“In the world of bartending, this is the age of minimalism,” says Mahesh Aiyar, who set up the popular Syn resto-bar at Hyderabad’s Taj Decccan hotel. “A great bartender is all about intuition, sensitivity and knowledge of his drinks, and less about flash and showmanship. He should be unobtrusive, low-key and yet have that rare intuitive sense to look at you and know what you’d enjoy. The best exemplar of this is the great Australian bartender, Tim Etherington, considered by many to be the world’s greatest today.” Below, some Indians with formidable reputations.
Deepak Korangia, Wink, President Hotel, Mumbai
Very creative with cocktails and has a great sense of taste, often missed by flashier bartenders. Won the international Ambrosia Best Barman competition in the whisky category (’09-10), with his ‘Farmer’s Son’ cocktail (Ballantine’s whisky, cinnamon, black pepper, clove, elderflower cordial).

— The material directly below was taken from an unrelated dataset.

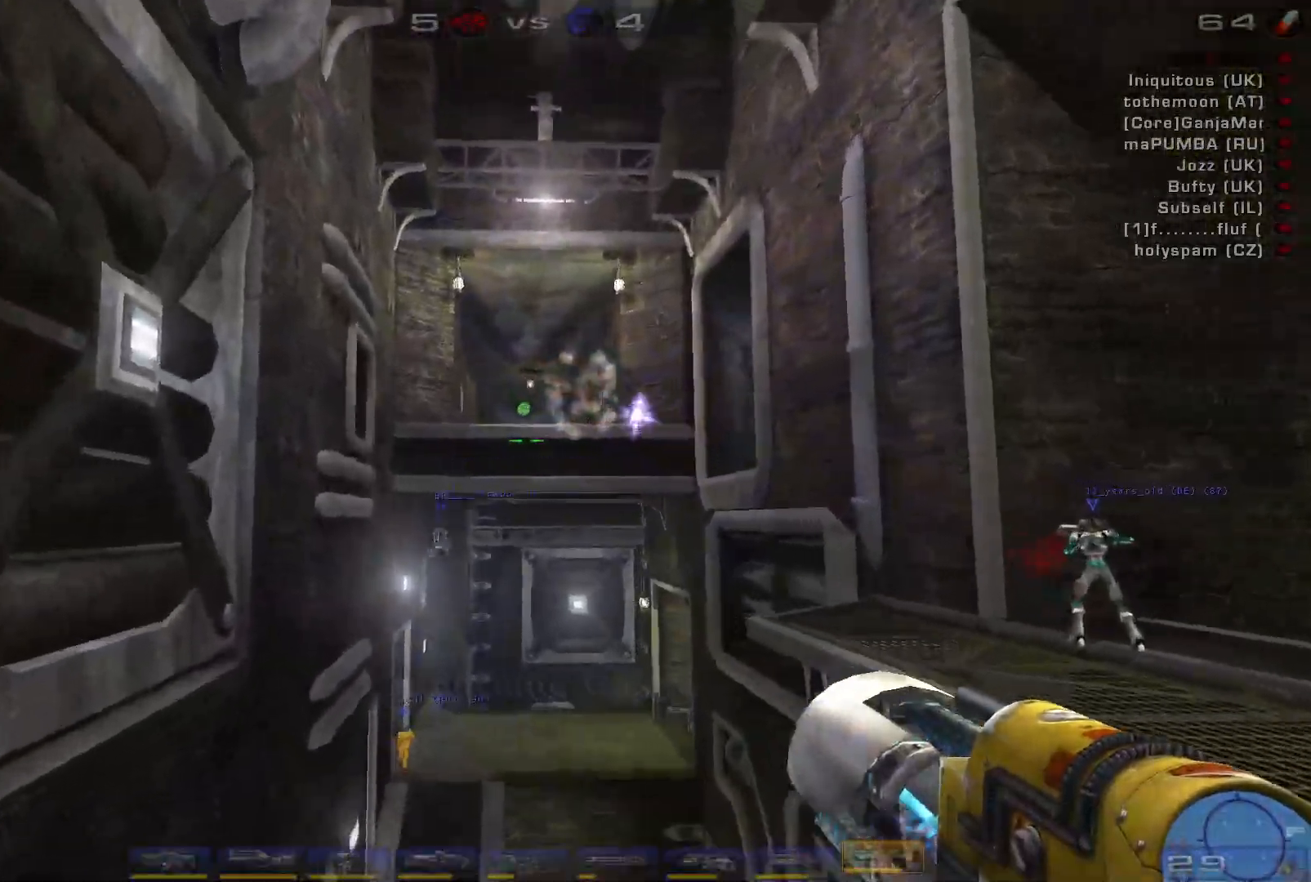
{"keys": ["space"], "mouse": [], "events": [[67, "space", "down"], [233, "space", "up"], [333, "space", "down"]]}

Arshad Khan, The Blue Bar, Taj Palace, Delhi
A master of cocktails who has won acclaim at several bartending competitions, nationally and internationally. Responsible for crafting the Blue Bar’s award-winning cocktail menu. His innovative cocktails include the best-selling Kiwi-and-Capsicum martini.
The best bartenders have often branched out on their own to become consultants or to start their own bartending schools, like:
Yangdup Lama, Consultant mixologist, Delhi
Was judged one of Asia’s best young bartenders when working at Delhi’s Polo bar in the ’90s. Certified trainer in bartending from Hyatt International, Chicago. Now runs the Cocktails & Dreams School of Bar Management.
So what’s the word on bartending acrobatics? It’s a nice add-on skill to have, provided you know your basics, and don’t waste time.